The last post saw Dad leaving Egypt on April 8, 1944 – the day of his 24th birthday. The 127 Squadron shifted to R.A.F. Station, North Weald (UK) and an email to me from Albie Gotze SAAF (Brig Gen. Retd) told us how the Squadron moved.
In one of those eerie coincidences in life, Dad takes up his logbook again on May 8, 1944. He didn’t know it then but I would be born on that day many years later. His first entry, now that he’s stationed in the United Kingdom, is full of excitement because he is now flying his own aircraft: a Spitfire IX.
I learnt from Albie Gotze that he and my father had to convert from a Hurricane Mk 2 to the Spitfire. I know that the development of the Spitfire has a rather interesting history – but maybe a dedicated reader could point out the specific features of the Spitfire IX. I vaguely recall Dad telling me (do I have this right?) that the Spitfire he flew was developed in response to a particular German aircraft and that this aircraft could climb higher than the Spitfire IX (or the Spitfire before the IX, not sure). Over to experts!
Anyway. We see Dad commenting on May 8: My own A/C. Lovely too. Seems he was involved in the usual flying activities but now including sector recco (guess this was a reconnaissance mission in a particular sector); wing formation; escort to Mosquitoes (the British-built de Havilland DH.98 Mosquito plane); and looks like some bombing missions too.
A couple of things I don’t understand – Line Aster Chase (at least I think the logbook says Aster) and Sweep – Creil Area (both on May 22). In his logbook, Dad comments: First time over France – at 24,000ft. I know that Creil is in Northern France so I presume Sweep – Creil Area means he was flying over that area in search of enemy activity.
You can really sense the action is heating up now. During the sweep of the Creil area, Dad noted: Pranged train in marshalling yard. I presume this means he hit a train with the guns of his Spitfire (which were located in the wing) as opposed to just seeing a damaged train.
Actually, a comment above the one he makes in his logbook about the train says: Hit second train which fired back, so I guess Dad was involved in some sort of raid on the marshalling yards that were intended to take out or severely damage the trains. German trains? There is another part to the comment that I simply can’t read – although the last word is hit (see photos below). On that day, he also noted that there was bags of light and accurate flak. Neil Thomas missing.

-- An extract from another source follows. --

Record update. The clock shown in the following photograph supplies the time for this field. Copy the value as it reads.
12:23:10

The list of the 127 Squadron pilots shows a F/O Neil Osborne Thomas and I corroborated the date he went missing with the Operational Losses section of the 127 Squadron website. F/O Neil Osborne Thomas (400740) was Australian who was shot down and spent the rest of WWII as a prisoner of war.
A bit more Dr Googling and I found that he was discharged on November 17, 1945 from the 127 Squadron and he previously served with the 457 Squadron. I’d be very interested to know where he spent time as a POW and if he is still alive.

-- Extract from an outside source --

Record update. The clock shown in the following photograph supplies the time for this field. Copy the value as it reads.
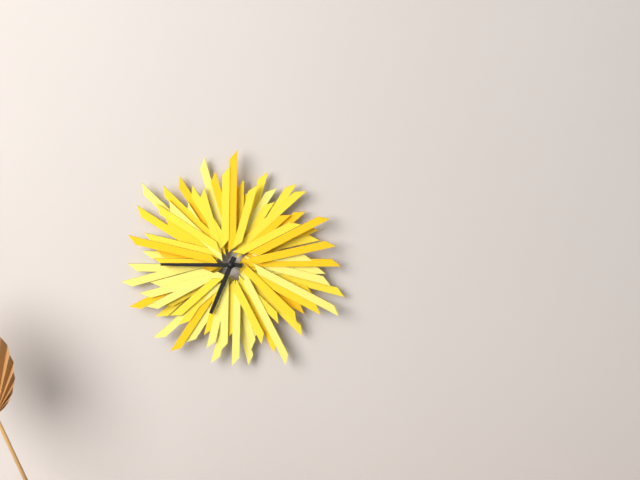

Dad returned to base (North Weald – Lympe) on May 24 with engine trouble. He’d been involved in a strategic bombing mission over Douai (Northern France) and had to jettison the 500 lb bomb in the Channel as he flew back to base. Frankly, I would have been a bundle of nerves – just shows you the nerves of steel fighter pilots needed!
The Summary for May 1944 is signed off by Flt Lt Peter Hillwood O.C. “B” FLT. Not quite sure what the O.C. “B” FLT business means – Officer Commanding presumably. And on the opposite page of the logbook, Squadron Leader, Charles Frank Bradley’s signature appears.